- DESCRIPTION OF THE TASK: Copy out every line of text in the records below word for word, leaving out the pictures.

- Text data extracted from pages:
• • • • • • •
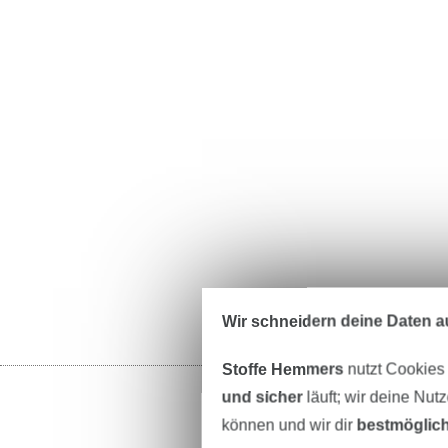
Wir schneidern deine Daten au
Stoffe Hemmers
nutzt Cookies
und sicher
läuft; wir deine Nut
können und wir dir
bestmöglich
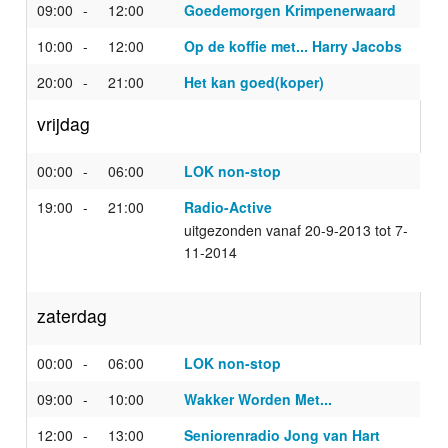
09:00
12:00
Goedemorgen Krimpenerwaard
10:00
12:00
Op de koffie met... Harry Jacobs
20:00
21:00
Het kan goed(koper)
vrijdag
00:00
06:00
LOK non-stop
19:00
21:00
Radio-Active
uitgezonden vanaf 20-9-2013 tot 7-
11-2014
zaterdag
00:00
06:00
LOK non-stop
09:00
10:00
Wakker Worden Met...
12:00
13:00
Seniorenradio Jong van Hart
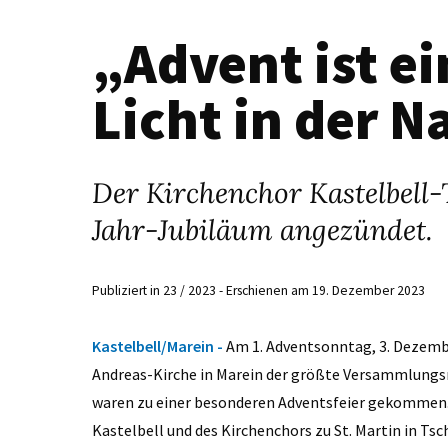
„Advent ist ei
Licht in der N
Der Kirchenchor Kastelbell-
Jahr-Jubiläum angezündet.
Publiziert in 23 / 2023 - Erschienen am 19. Dezember 2023
Kastelbell/Marein -
Am 1. Adventsonntag, 3. Dezemb
Andreas-Kirche in Marein der größte Versammlungs
waren zu einer besonderen Adventsfeier gekommen.
Kastelbell und des Kirchenchors zu St. Martin in Ts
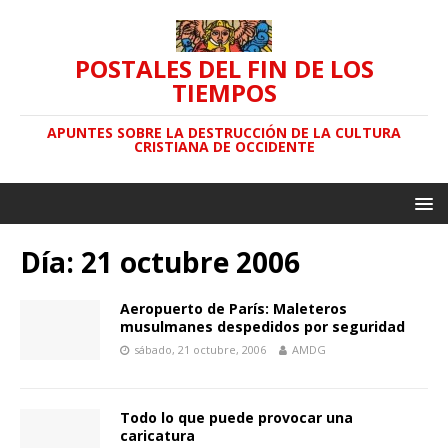
POSTALES DEL FIN DE LOS
TIEMPOS
APUNTES SOBRE LA DESTRUCCIÓN DE LA CULTURA
CRISTIANA DE OCCIDENTE
Día: 21 octubre 2006
Aeropuerto de París: Maleteros
musulmanes despedidos por seguridad
sábado, 21 octubre, 2006
AMDG
Todo lo que puede provocar una
caricatura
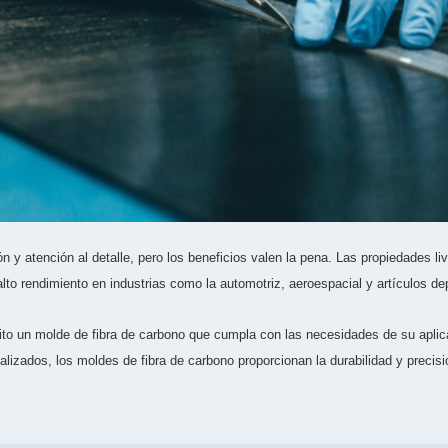
 y atención al detalle, pero los beneficios valen la pena. Las propiedades livi
alto rendimiento en industrias como la automotriz, aeroespacial y artículos de
xito un molde de fibra de carbono que cumpla con las necesidades de su aplic
izados, los moldes de fibra de carbono proporcionan la durabilidad y precisi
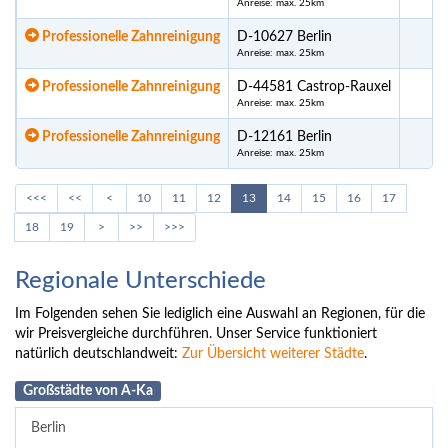
Anreise: max. 25km
Professionelle Zahnreinigung
D-10627 Berlin
Anreise: max. 25km
Professionelle Zahnreinigung
D-44581 Castrop-Rauxel
Anreise: max. 25km
Professionelle Zahnreinigung
D-12161 Berlin
Anreise: max. 25km
<<<
<<
<
10
11
12
13
14
15
16
17
18
19
>
>>
>>>
Regionale Unterschiede
Im Folgenden sehen Sie lediglich eine Auswahl an Regionen, für die
wir Preisvergleiche durchführen. Unser Service funktioniert
natürlich deutschlandweit:
Zur Übersicht weiterer Städte
.
Großstädte von A-Ka
Berlin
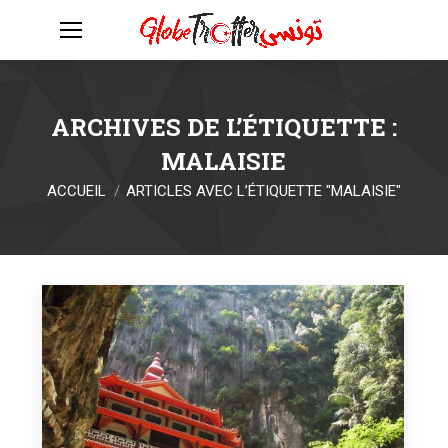
ARCHIVES DE L’ÉTIQUETTE :
MALAISIE
Vous êtes ici :
ACCUEIL
ARTICLES AVEC L’ÉTIQUETTE "MALAISIE"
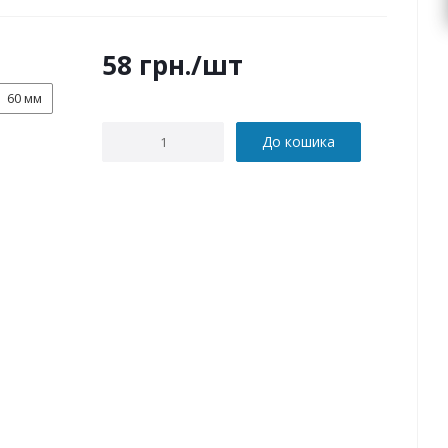
58
грн.
/шт
60 мм
До кошика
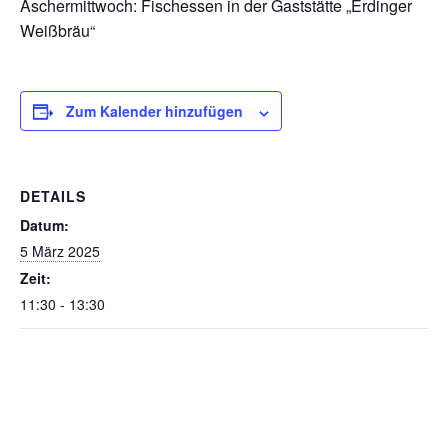
Aschermittwoch: Fischessen in der Gaststätte „Erdinger
Weißbräu“
Zum Kalender hinzufügen
DETAILS
Datum:
5 März 2025
Zeit:
11:30 - 13:30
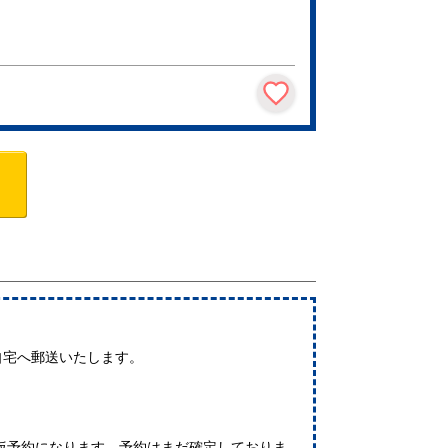
自宅へ郵送いたします。
仮予約になります。予約はまだ確定しておりま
• • • • • • •
- RESULT FOR THIS EXERCISE:
Wir schneidern deine Daten au
Stoffe Hemmers
nutzt Cookies
und sicher
läuft; wir deine Nut
können und wir dir
bestmöglich
09:00
12:00
Goedemorgen Krimpenerwaard
10:00
12:00
Op de koffie met... Harry Jacobs
20:00
21:00
Het kan goed(koper)
vrijdag
00:00
06:00
LOK non-stop
19:00
21:00
Radio-Active
uitgezonden vanaf 20-9-2013 tot 7-
11-2014
zaterdag
00:00
06:00
LOK non-stop
09:00
10:00
Wakker Worden Met...
12:00
13:00
Seniorenradio Jong van Hart
„Advent ist ei
Licht in der N
Der Kirchenchor Kastelbell-
Jahr-Jubiläum angezündet.
Publiziert in 23 / 2023 - Erschienen am 19. Dezember 2023
Kastelbell/Marein -
Am 1. Adventsonntag, 3. Dezemb
Andreas-Kirche in Marein der größte Versammlungs
waren zu einer besonderen Adventsfeier gekommen.
Kastelbell und des Kirchenchors zu St. Martin in Ts
POSTALES DEL FIN DE LOS
TIEMPOS
APUNTES SOBRE LA DESTRUCCIÓN DE LA CULTURA
CRISTIANA DE OCCIDENTE
Día: 21 octubre 2006
Aeropuerto de París: Maleteros
musulmanes despedidos por seguridad
sábado, 21 octubre, 2006
AMDG
Todo lo que puede provocar una
caricatura
 y atención al detalle, pero los beneficios valen la pena. Las propiedades livi
alto rendimiento en industrias como la automotriz, aeroespacial y artículos de
xito un molde de fibra de carbono que cumpla con las necesidades de su aplic
izados, los moldes de fibra de carbono proporcionan la durabilidad y precisi
Anreise: max. 25km
Professionelle Zahnreinigung
D-10627 Berlin
Anreise: max. 25km
Professionelle Zahnreinigung
D-44581 Castrop-Rauxel
Anreise: max. 25km
Professionelle Zahnreinigung
D-12161 Berlin
Anreise: max. 25km
<<<
<<
<
10
11
12
13
14
15
16
17
18
19
>
>>
>>>
Regionale Unterschiede
Im Folgenden sehen Sie lediglich eine Auswahl an Regionen, für die
wir Preisvergleiche durchführen. Unser Service funktioniert
natürlich deutschlandweit:
Zur Übersicht weiterer Städte
.
Großstädte von A-Ka
Berlin
ARCHIVES DE L’ÉTIQUETTE :
MALAISIE
Vous êtes ici :
ACCUEIL
ARTICLES AVEC L’ÉTIQUETTE "MALAISIE"
58
грн.
/шт
60 мм
До кошика
Aschermittwoch: Fischessen in der Gaststätte „Erdinger
Weißbräu“
Zum Kalender hinzufügen
DETAILS
Datum:
5 März 2025
Zeit:
11:30 - 13:30
自宅へ郵送いたします。
仮予約になります。予約はまだ確定しておりま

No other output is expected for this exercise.